───── Data for review ─────

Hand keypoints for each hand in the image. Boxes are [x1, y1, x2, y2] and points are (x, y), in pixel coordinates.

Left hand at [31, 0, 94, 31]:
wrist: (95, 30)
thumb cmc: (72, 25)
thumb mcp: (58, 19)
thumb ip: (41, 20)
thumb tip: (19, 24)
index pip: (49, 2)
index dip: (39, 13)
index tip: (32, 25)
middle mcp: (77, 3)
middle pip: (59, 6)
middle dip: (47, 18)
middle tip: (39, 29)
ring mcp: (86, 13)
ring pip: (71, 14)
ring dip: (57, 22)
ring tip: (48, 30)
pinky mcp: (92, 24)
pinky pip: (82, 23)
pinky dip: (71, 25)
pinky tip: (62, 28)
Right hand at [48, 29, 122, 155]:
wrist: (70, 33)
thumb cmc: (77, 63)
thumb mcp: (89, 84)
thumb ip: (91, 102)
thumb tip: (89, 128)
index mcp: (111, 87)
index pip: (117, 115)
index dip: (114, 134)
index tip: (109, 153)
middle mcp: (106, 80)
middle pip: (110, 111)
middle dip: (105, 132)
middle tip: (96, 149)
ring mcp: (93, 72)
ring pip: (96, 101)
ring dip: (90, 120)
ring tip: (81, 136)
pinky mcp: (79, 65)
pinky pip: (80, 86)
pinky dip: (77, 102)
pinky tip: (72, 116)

─────
───── Data for review ─────

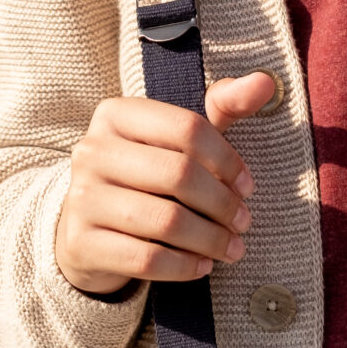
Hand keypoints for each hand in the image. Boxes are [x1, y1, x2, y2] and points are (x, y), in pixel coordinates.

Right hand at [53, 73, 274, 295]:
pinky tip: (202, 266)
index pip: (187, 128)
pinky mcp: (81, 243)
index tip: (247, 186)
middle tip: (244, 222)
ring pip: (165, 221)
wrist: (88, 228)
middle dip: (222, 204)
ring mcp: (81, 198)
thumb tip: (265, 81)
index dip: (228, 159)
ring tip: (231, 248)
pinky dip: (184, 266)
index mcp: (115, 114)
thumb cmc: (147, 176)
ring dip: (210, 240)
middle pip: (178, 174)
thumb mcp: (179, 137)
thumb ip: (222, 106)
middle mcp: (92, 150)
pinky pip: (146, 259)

─────

Every line in the listing above that mentions "hand" should be returned.

Hand keypoints for each hand in the image. Boxes are [x1, y1, x2, y2] and points are (x, y), in pixel coordinates.
Left hand at [31, 0, 94, 31]:
Right hand at [48, 29, 122, 155]:
Hand keypoints for each hand in the image. Boxes are [x1, y1, x2, y2] and points are (x, y), in pixel coordinates.
Right hand at [53, 73, 274, 295]:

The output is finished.